Mungkin aku
terlalu cepat berkata sayang setelah terpesona dengan senyuman maut yang kau
hempaskan seketika disiang bolong. Aromanya begitu kuat memikat menyejukkan
lubuk yang tengah gusar setelah sekian lama kosong melompong diterpa ombak
luntang lantung dilaut pasifik. Yah…dan harus aku akui itu memang kesalahan
terbesar yang pernah aku lakukan.
[ Read More ]
Hari demi
hari perasaanku semakin memuncak dan kau tetap membalas setia untaian kata-kata
manis yang kuberondongkan layaknya senjata otomatis tanpa kehabisan amunisi.

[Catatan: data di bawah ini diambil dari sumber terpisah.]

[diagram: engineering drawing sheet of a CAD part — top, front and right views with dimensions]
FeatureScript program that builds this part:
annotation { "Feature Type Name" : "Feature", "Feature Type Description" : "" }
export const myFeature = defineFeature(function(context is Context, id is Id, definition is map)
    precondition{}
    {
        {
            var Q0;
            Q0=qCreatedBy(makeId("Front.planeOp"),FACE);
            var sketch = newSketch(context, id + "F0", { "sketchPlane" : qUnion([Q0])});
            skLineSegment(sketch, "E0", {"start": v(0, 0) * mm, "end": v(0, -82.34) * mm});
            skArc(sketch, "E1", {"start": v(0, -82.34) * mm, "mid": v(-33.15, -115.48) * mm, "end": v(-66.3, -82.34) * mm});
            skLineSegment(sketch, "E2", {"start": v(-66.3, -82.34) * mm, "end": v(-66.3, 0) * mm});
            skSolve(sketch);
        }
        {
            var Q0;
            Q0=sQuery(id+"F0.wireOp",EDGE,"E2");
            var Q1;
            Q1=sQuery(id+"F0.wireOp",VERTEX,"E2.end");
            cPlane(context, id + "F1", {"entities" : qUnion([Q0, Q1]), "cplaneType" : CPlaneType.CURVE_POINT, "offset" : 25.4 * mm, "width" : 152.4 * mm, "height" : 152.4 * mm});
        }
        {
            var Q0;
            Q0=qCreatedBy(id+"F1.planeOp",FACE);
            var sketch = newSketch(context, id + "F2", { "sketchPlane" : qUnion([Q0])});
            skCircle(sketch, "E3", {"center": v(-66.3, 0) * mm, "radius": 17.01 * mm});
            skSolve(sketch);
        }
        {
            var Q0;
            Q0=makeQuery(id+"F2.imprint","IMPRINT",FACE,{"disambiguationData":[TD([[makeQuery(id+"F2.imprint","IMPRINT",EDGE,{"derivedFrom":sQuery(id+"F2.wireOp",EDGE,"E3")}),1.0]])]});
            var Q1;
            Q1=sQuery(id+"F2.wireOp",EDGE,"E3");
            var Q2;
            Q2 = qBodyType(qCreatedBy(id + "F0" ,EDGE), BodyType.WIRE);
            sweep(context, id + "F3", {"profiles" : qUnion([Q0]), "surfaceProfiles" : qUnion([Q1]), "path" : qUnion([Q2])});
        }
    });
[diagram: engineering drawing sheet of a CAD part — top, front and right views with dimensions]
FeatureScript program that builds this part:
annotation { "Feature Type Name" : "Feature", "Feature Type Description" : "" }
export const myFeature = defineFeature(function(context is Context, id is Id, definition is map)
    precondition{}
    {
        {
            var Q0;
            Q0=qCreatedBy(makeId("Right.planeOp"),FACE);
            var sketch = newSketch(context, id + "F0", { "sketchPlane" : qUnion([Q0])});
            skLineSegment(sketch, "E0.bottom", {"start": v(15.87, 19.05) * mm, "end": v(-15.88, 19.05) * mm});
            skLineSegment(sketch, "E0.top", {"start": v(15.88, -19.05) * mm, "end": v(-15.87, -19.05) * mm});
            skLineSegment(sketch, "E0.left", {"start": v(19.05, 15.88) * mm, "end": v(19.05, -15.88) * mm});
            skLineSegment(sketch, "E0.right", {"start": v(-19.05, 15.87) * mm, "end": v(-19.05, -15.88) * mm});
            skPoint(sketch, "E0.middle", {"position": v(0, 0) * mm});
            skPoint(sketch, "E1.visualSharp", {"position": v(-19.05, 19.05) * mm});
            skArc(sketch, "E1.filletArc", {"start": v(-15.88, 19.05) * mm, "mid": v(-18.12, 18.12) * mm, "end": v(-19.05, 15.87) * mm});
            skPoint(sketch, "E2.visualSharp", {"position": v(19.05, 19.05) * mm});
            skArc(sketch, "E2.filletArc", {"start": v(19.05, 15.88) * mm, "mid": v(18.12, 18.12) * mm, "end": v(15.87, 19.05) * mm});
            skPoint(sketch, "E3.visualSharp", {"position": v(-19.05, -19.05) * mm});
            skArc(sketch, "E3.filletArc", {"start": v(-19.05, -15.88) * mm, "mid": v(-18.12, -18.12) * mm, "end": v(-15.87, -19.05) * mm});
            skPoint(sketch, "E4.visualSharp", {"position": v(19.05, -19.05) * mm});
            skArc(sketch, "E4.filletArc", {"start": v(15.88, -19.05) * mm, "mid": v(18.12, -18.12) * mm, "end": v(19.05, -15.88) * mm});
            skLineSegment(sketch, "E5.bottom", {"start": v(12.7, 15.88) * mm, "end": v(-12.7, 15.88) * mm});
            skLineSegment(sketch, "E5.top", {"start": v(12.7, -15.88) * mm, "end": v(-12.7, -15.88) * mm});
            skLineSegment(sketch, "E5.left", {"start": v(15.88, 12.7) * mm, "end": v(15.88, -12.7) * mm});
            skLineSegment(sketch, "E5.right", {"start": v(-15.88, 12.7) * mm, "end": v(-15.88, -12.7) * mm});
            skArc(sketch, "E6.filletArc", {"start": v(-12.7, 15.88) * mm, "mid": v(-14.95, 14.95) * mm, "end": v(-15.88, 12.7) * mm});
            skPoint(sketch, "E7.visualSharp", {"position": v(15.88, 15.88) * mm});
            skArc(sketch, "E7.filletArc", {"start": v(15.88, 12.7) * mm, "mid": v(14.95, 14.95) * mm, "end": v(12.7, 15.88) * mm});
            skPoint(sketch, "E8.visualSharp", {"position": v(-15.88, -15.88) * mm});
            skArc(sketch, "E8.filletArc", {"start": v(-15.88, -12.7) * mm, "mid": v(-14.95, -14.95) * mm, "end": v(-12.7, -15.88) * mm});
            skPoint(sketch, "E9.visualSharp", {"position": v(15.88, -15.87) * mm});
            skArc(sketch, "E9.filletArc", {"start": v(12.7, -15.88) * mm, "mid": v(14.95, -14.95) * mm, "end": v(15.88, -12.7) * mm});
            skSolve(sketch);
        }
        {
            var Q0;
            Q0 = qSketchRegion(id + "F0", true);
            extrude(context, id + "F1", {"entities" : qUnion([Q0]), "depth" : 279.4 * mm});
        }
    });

Ahh..aku salah, aku salah…teriakku dalam hati.
Hatiku terus
berkecamuk melawan keinginanku yang mulai menikmati detik demi detik
kebersamaan itu. Ketinggian tembok berlin Jerman seakan tak mampu lagi
membendung perasaan ini.
Setiap pundakku
menyentuk bantal dipembaringan, aku tak henti berfikir akankah jembatan San
Mateo California yang telah terbangun sempurna ini kan runtuh seketika jika aku
memaksa untuk melaluinya.
Tuhann…ada
apa ini…!!???
Hahhh…kegusaran
itu perlahan lenyap saat kau berusaha meyakinkan aku ditengah beberapa pemicu
bom terpasang sempurna dipijakanku. Kemesraan dan belaianmu sungguh membuatku
lalai bahwa suatu saat aku akan tercabik-cabik.
Pesan-pesan
cinta yang lahir tanpa dosa kau sematkan satu persatu menejam dan membuatku
sesak seakan-akan kau akan halal bagiku. Bibir manismu menutupi dosa-dosa yang tersenyum
menyambut kita nanti. Tubuhmu melalaikan imanku yang merintih dan tersedu-sedu
sejak bertahun-tahun melindungiku.
Dua irama
ini sungguh tak bisa aku tolak takkala aku menggigil dikegelapan, dan mulai tak
ikhlas jika engkau mendesah pelan akibat sentakan orang lain. Aku sungguh
menjadi sopir mobil mewah tanpa surat-surat yang bisa ditilang beruntun di 10
lampu merah yang aku langgar.
Mungkin otak
ini yang tak mengenal etika hingga begitu mudah menyelami lautan Afrika tanpa
tabung oksigen melekat dipernapasan. Ataukah hati ini yang kusam setelah
diremas tangan manisnya yang kini tersenyum menikmati masa-masa barunya. Yah
kau yang sedang di puncak asmara setelah mendapat genggaman erat dari seorang
musyafir tanpa bekal.
Minggu,
bulan, bahkan tahun…telah terlewatkan begitu suka dan duka, sementara mata ini
mulai sayu memandangimu. Sesungguhnya aku telah berada jauh dari dunia yang
dulu aku tangisi dan sepakati dengan Tuhan.
Ijinkan
aku untuk….meretas keadaan ini…!!!
Aku mencoba
melangkah maju melupakan sejenak tapak kakiku dibelakang, kubiarkan hujan
melenyapkannya. Sementara kelopakku yang telah perih menahan sakitnya terpaan debu
disiang hari kubiarkan bercanda ria untuk alasan air mataku menetes perlahan.